Lorsque ta maison commence à revivre, que les volets s’ouvrent, je vois arriver au bout de quelques minutes les chats du voisinage. Ils passent doucement devant les fenêtres de la cuisine, regardent d’un air entendu, visiblement satisfaits de te savoir revenue.
Je voudrais alors leur apporter un démenti, les informer rapidement qu’ils se trompent, que tu n’es pas là et que je ne saurais te remplacer. Tu leur parlais, tu leur donnais un reste de purée, une rondelle de saucisse. Entre eux et toi s’était instaurée une relation que je ne connais pas.
Lorsque j’ai bêché le jardin, j’ai vu sautiller tout près de moi un rouge-gorge, j’ai eu un coup au coeur, car souvent tu me parlais du rouge-gorge qui restait près de toi pendant que tu jardinais. Il guettait les vers que tu libérais en retournant la terre. Tu me disais qu’il venait tout près de toi.

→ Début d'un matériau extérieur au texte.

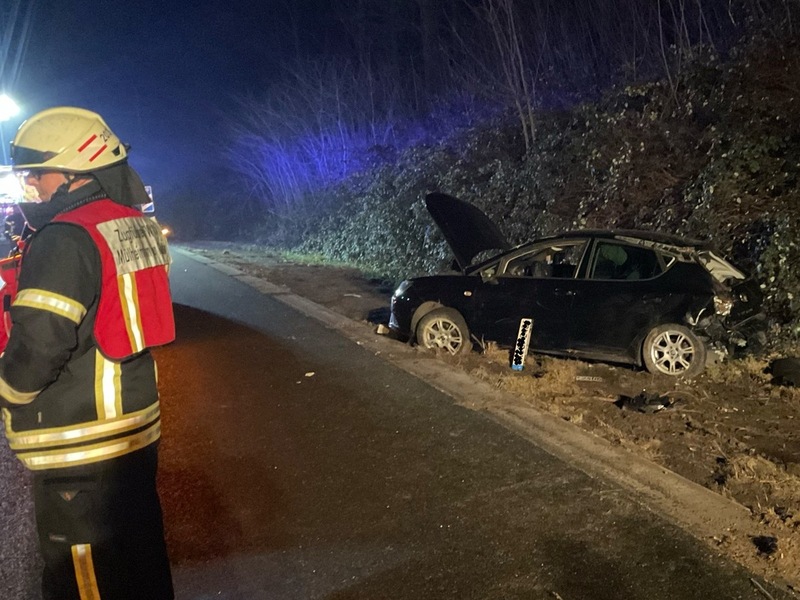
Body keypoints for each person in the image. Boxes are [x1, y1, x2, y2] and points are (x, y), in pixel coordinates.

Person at [0, 107, 176, 600]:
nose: (30, 183)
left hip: (80, 441)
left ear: (76, 171)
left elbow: (39, 345)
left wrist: (9, 392)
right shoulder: (129, 225)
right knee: (138, 562)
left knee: (84, 577)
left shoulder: (64, 237)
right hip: (133, 427)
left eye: (38, 171)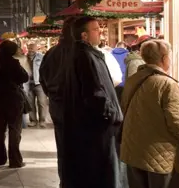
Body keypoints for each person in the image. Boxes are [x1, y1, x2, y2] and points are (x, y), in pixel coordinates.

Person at [120, 40, 179, 188]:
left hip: (133, 150)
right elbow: (178, 121)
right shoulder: (167, 84)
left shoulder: (133, 79)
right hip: (159, 155)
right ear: (163, 58)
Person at [62, 16, 123, 188]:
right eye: (95, 29)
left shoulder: (87, 55)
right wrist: (110, 115)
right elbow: (94, 93)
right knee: (100, 173)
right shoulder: (86, 57)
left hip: (93, 126)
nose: (100, 32)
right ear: (84, 36)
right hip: (96, 128)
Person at [39, 17, 76, 184]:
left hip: (57, 104)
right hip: (76, 107)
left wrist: (52, 95)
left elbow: (43, 78)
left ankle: (65, 179)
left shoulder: (51, 53)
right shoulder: (80, 52)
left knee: (62, 145)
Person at [0, 40, 29, 168]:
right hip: (13, 99)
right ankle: (15, 160)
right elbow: (24, 77)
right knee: (14, 129)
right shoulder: (13, 63)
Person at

J’étais touchée de le voir à mon tour, un peu gênée de n’être pas toi, voulant presque m’excuser de n’être pas toi et de ne pas pouvoir prolonger ce lien d’habitudes. Je me suis sentie très petite devant cet oiseau qui t’avait connue et qui pensait te retrouver.
Plus tard dans l’après-midi, lorsque j’ai mis les légumes en cave, j’y ai entendu un bruit étrange. J’ai vu le crapaud tout foncé dont tu m’avais souvent parlé. Sie labt nimm, mini Mama labt nimm, lui ai-je dit. “Elle ne vit plus, ma Maman ne vit plus”.
Comme tout cela sonne étrange.
Tu as disparu et ces petits animaux qui furent tes compagnons du quotidien te survivent.
Et j’affronte leur regard avec un rien de gêne et beaucoup d’émotion.